**WHAT IS REQUIRED:** Pick out each line of the records in which the word "right" appears.

--- START ---

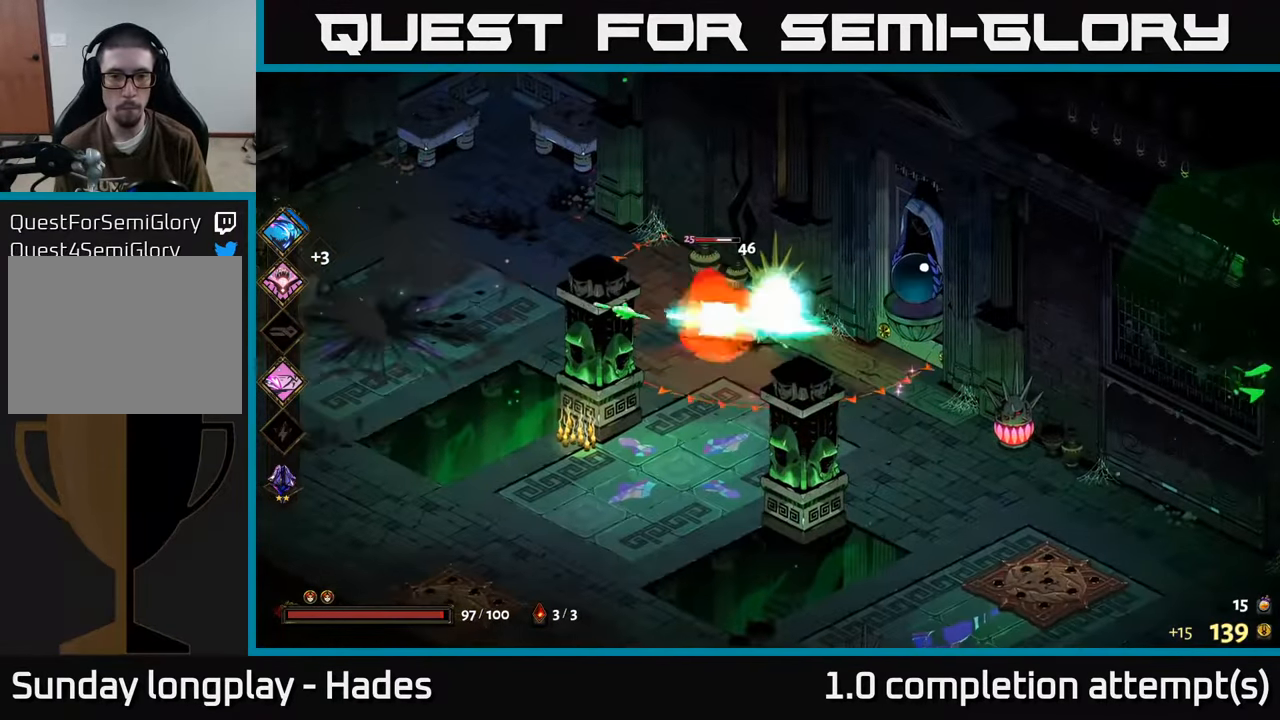
{"buttons": [], "left_stick": "down-left", "events": [[100, "A", "down"], [200, "A", "up"], [300, "A", "down"], [433, "A", "up"]]}
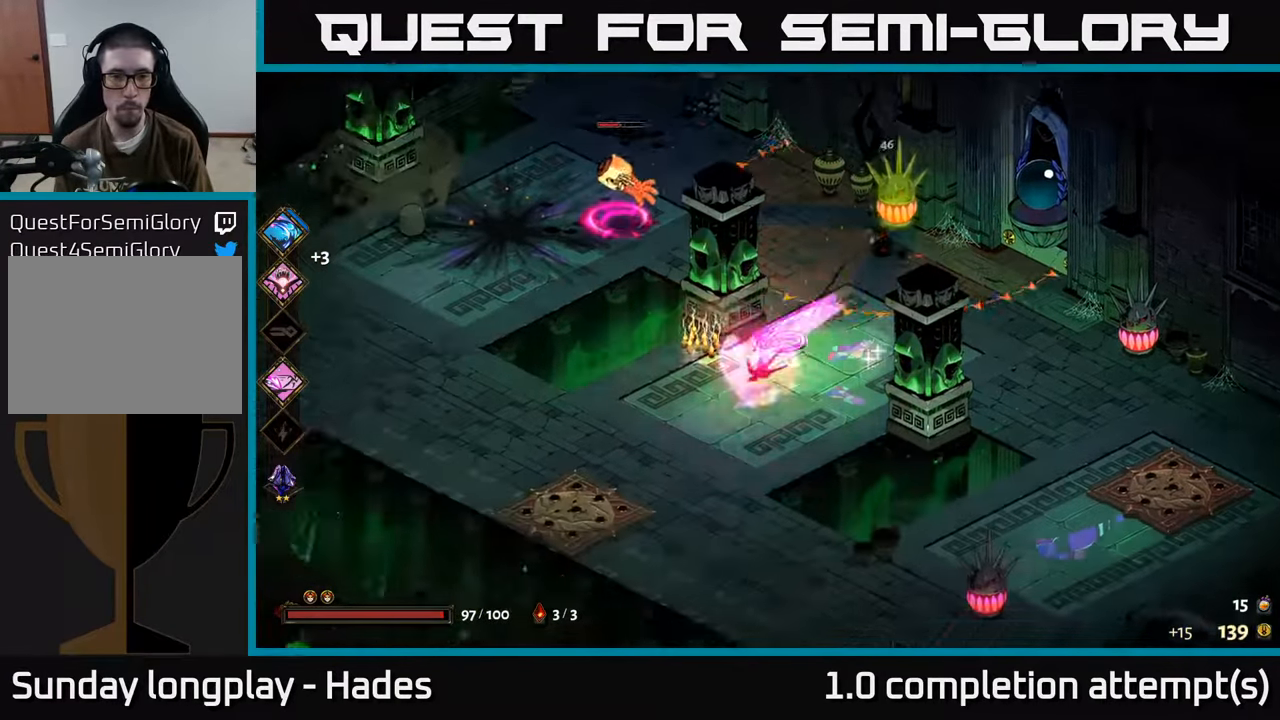
{"buttons": ["A"], "left_stick": "up", "events": [[67, "left_stick", "left"], [217, "left_stick", "up-left"], [450, "left_stick", "up"], [483, "A", "down"]]}
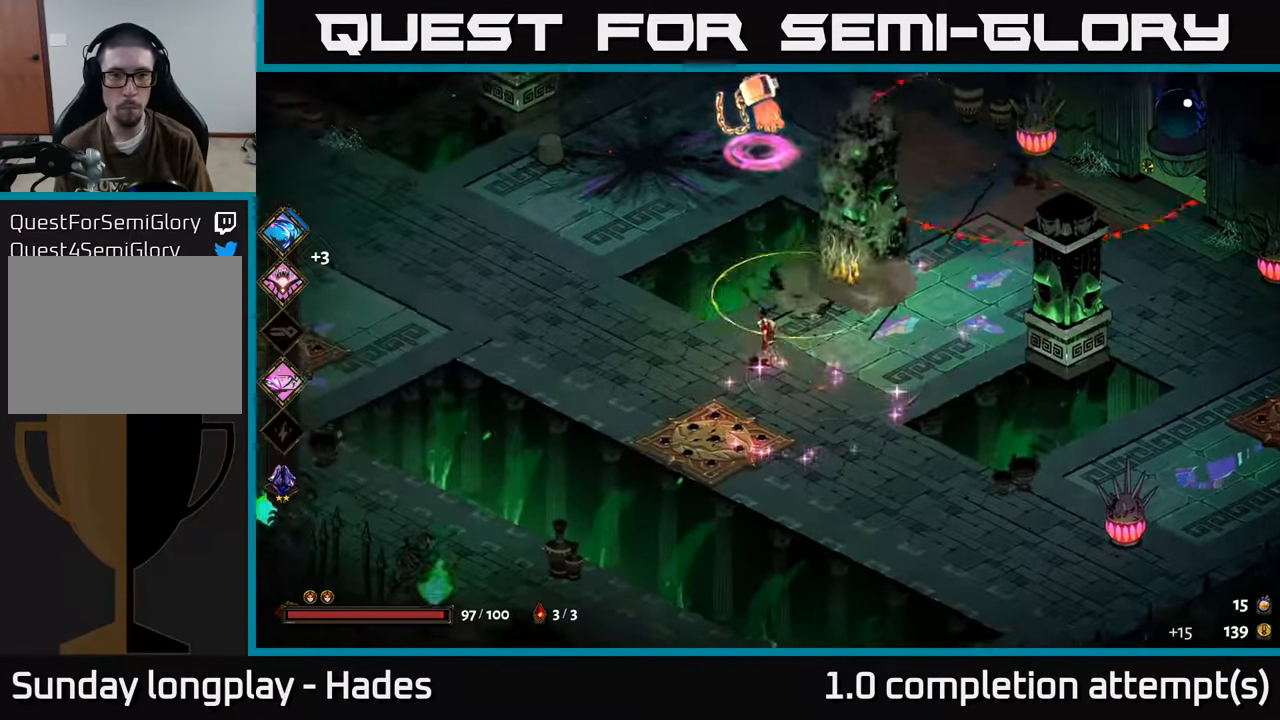
{"buttons": [], "left_stick": "center", "events": [[67, "X", "down"], [133, "A", "up"], [200, "X", "up"], [283, "left_stick", "up-right"], [433, "left_stick", "center"]]}
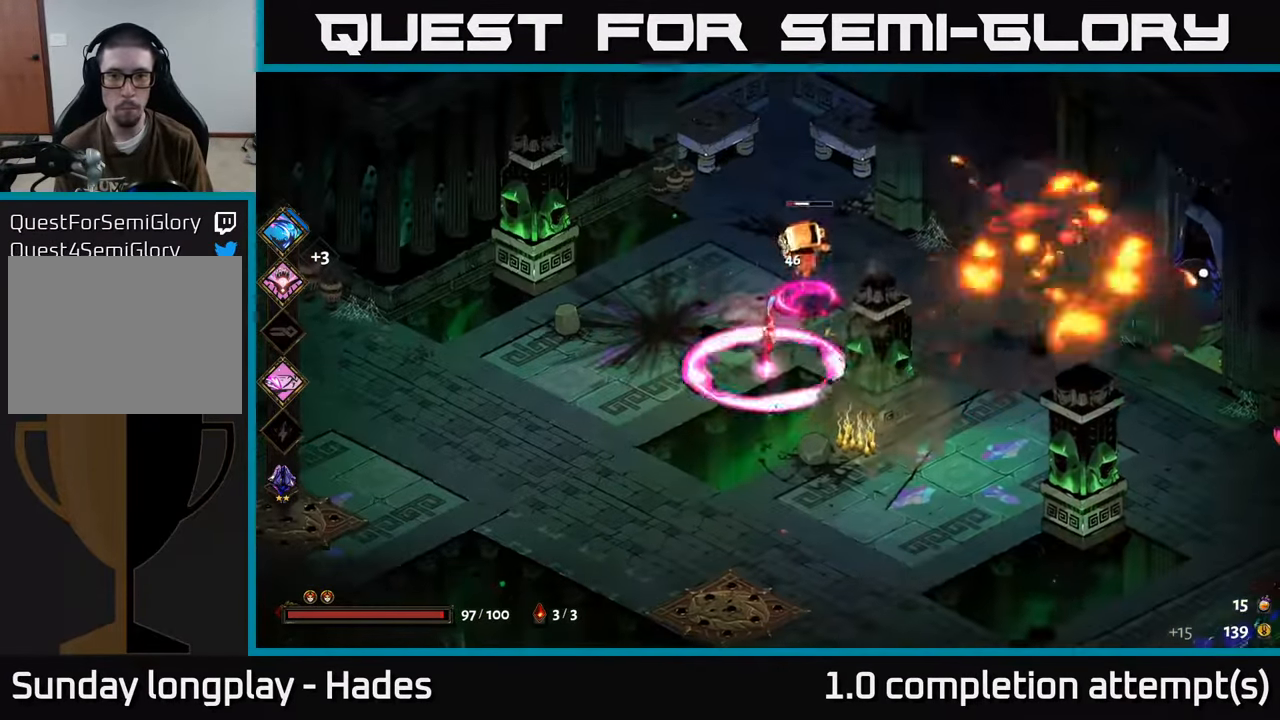
{"buttons": [], "left_stick": "center", "events": [[117, "X", "down"], [183, "X", "up"]]}
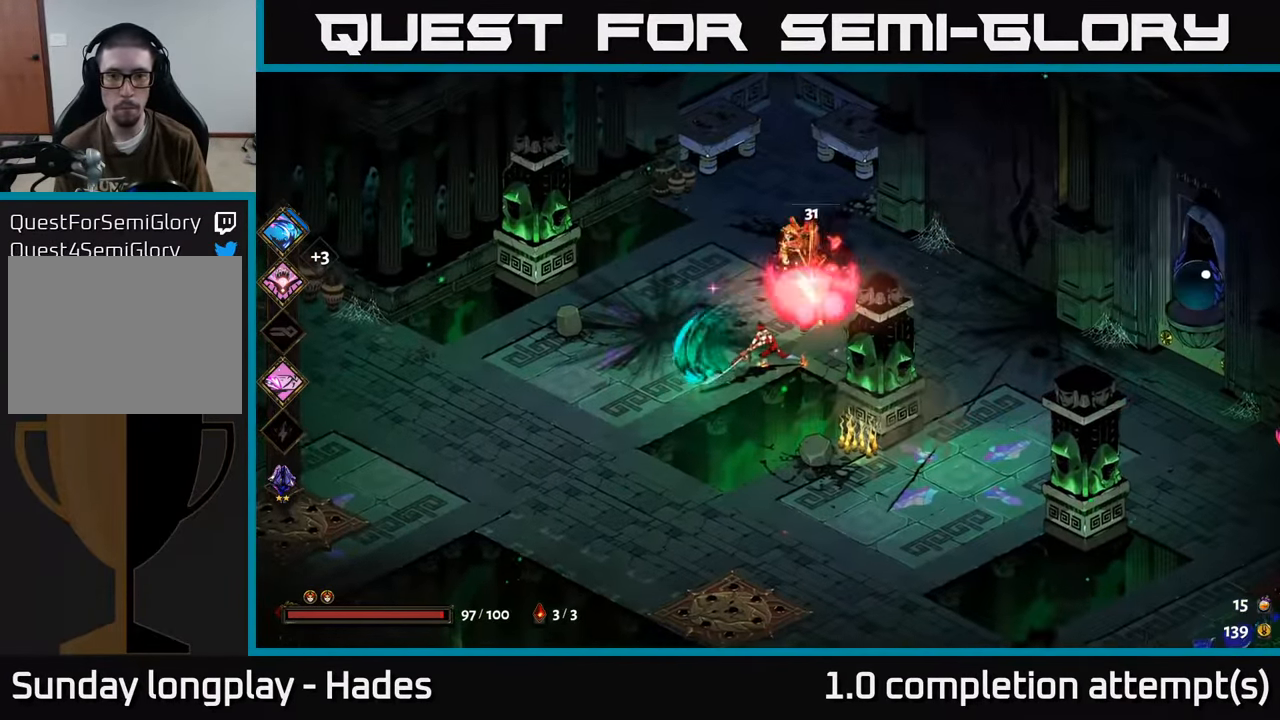
{"buttons": [], "left_stick": "down-right", "events": [[117, "left_stick", "right"], [417, "left_stick", "down-right"]]}
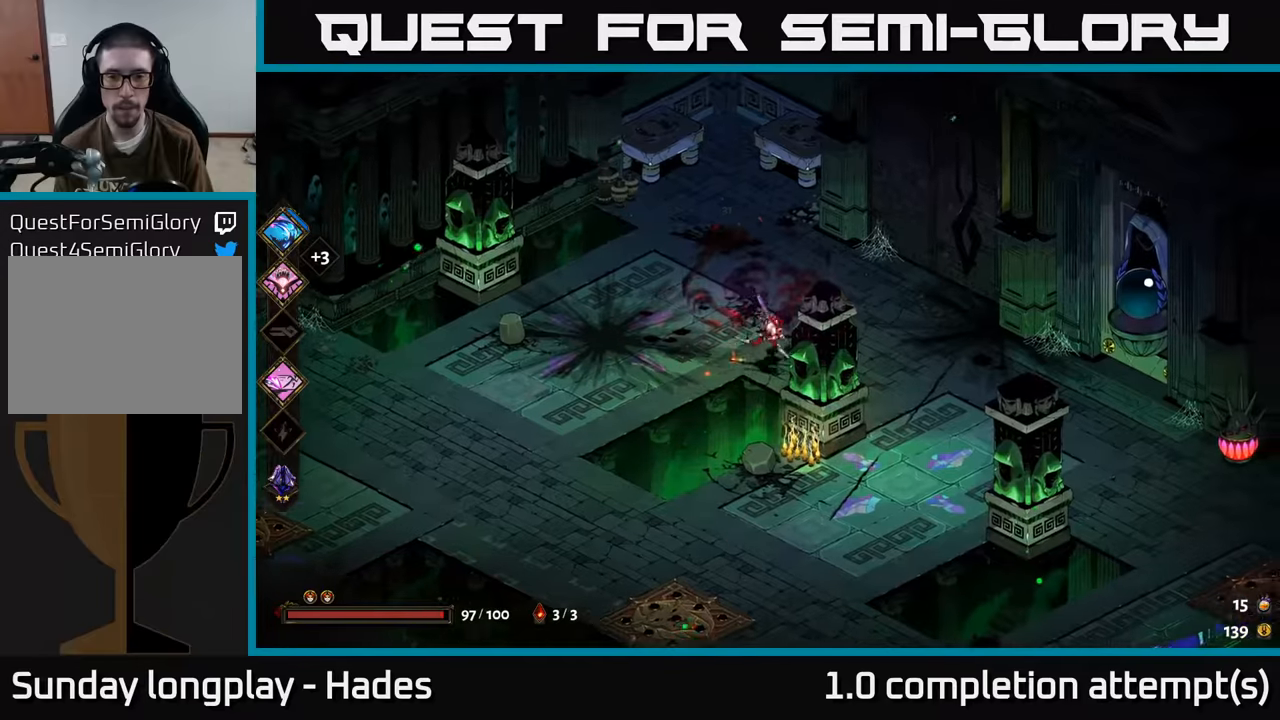
{"buttons": [], "left_stick": "down-right", "events": []}
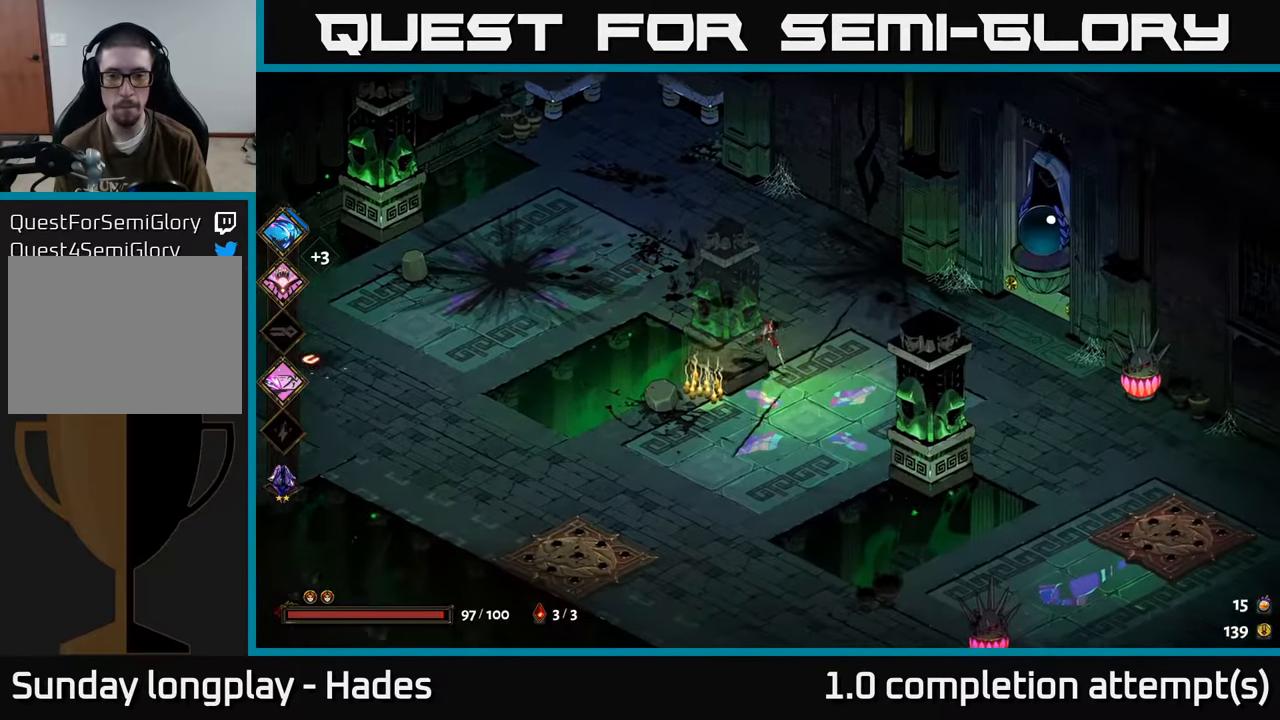
{"buttons": [], "left_stick": "left", "events": [[134, "left_stick", "down-left"], [350, "left_stick", "left"]]}
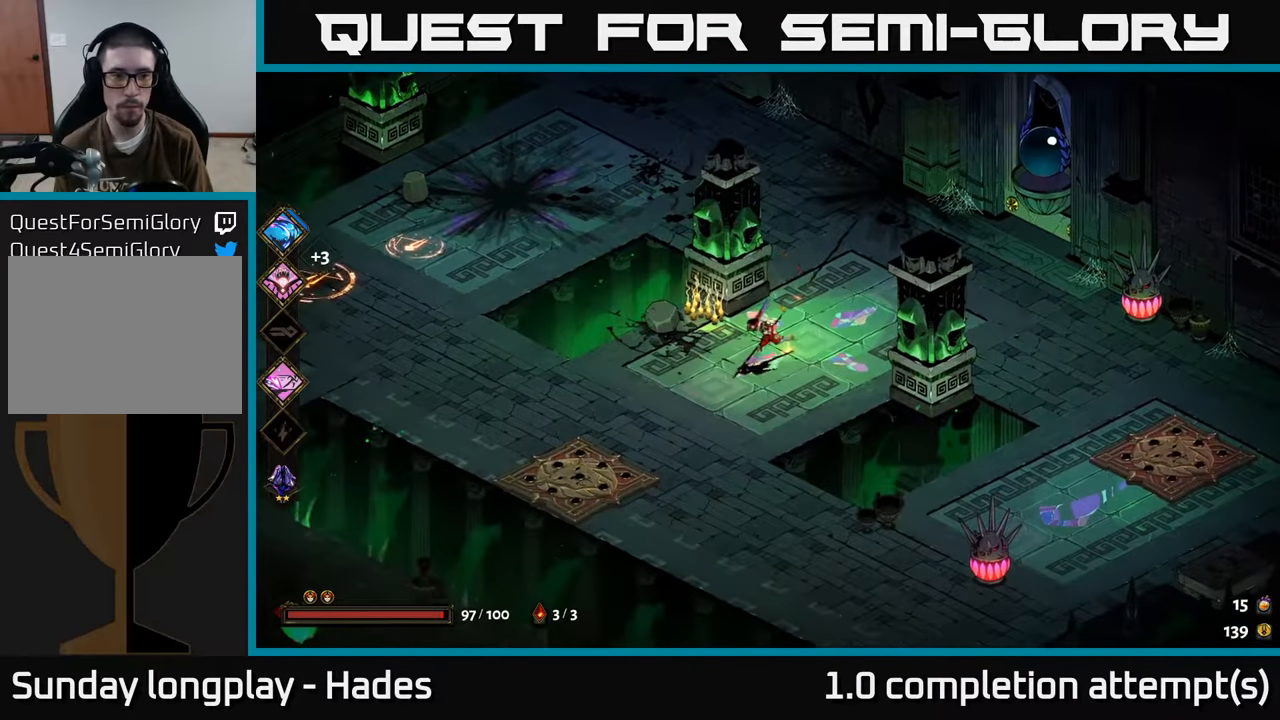
{"buttons": [], "left_stick": "left", "events": []}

--- END ---

**RESPONSE AREA:**
{"buttons": [], "left_stick": "center", "events": [[67, "X", "down"], [133, "A", "up"], [200, "X", "up"], [283, "left_stick", "up-right"], [433, "left_stick", "center"]]}
{"buttons": [], "left_stick": "down-right", "events": [[117, "left_stick", "right"], [417, "left_stick", "down-right"]]}
{"buttons": [], "left_stick": "down-right", "events": []}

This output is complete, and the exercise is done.